Aphorismes 62

Je traite d’égal à égal les jours de douleur et ceux qui ne le sont pas, j’élèverais au rang de contagion toute cette supercherie de bonheur si je ne l’escamotais en y pensant.


Tout ce qui est capital me consterne.


Je m’assoupis parfois dans la douleur de penser, si je devais en crever, il ne resterait de moi que l’assurance de mes hystéries, de toutes mes vacuités.


L’objectivité m’apparaît comme la rage de ne penser qu’avec des images et leur sens.
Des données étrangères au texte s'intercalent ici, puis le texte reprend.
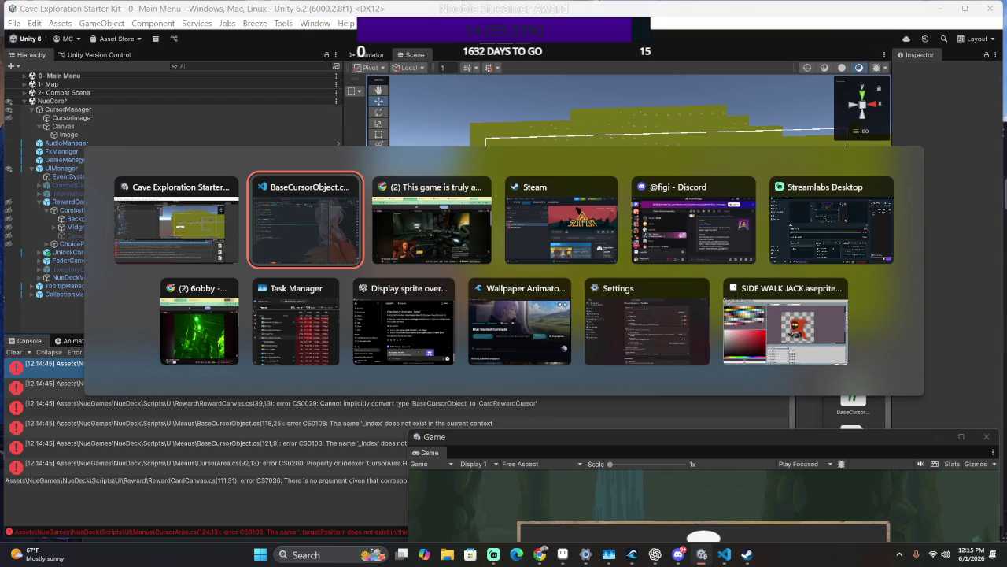
pyautogui.press('Escape')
Je me replie parfois comme un ver idéal qui a commis le forfait de s’acoquiner avec de l’humain.


Il est inutile d’aller plus loin, tout ce qui est insoutenable est déjà à portée de main.


Philosopher sur le « je »et se laisser corrompre par le « Tu »,tous les tus..


Le meilleur moyen de rester ininterrompu est de se taire à perpétuité.


Je mourrai insatisfait, ma pénitence aura été de vivre en le sachant.


Ecrire c’est regretter par distraction.


La vie s’abîme en cours.


La pensée ne peut être que d’emblée, après c’est de la fiente.


Je me gâche dans la fantaisie du dormir impunément.


J’ai foi dans la perfection du crever à l’horizontale, j’ai en désir d’être dans la position d’un christ alité mort d’une indigestion de vie.


La vie s’abîme en chacun de nous.  

Quelle est cette volonté d’être qui nous pousse en avant, et qui nous retient tout autant dans l’inflation de la douleur de vivre ?


Tout me reste chimiquement et cliniquement étranger, l’étude de vivre au ralenti, me rend malheureux de ce même fait.


Tour à tour grave et doux, je me démarque du mensonge et du louvoiement en triomphant de la fatuité du dire.


Fatigué d’être, dans l’instantané de la parole je trouve les formes des parfaites impostures, des parfaits contresens, qui sont ces variétés d’action correspondant à l’existence dont je ne veux être le ludion.


La fatigue nous pousse jusqu’à la science des dommages, jusqu’aux phénomènes d’inertie, après, après il reste l’idée du suicide ou de la vie, selon qu’on s’y soit assermenté ou mis à sa marge.


A chaque fois que je veille j’oublie de réduire les faits de mon existence à des nécessités sans emploi, c’est ainsi qu’elles m’apparaissent comme des hymnes écrits pour finir aussitôt en autodafé.


Ecrire, c’est aller jusqu’au plus profond de sa chair, jusqu’aux os, c’est frôler les stratégies de vivre sans s’écarter de celles de crever.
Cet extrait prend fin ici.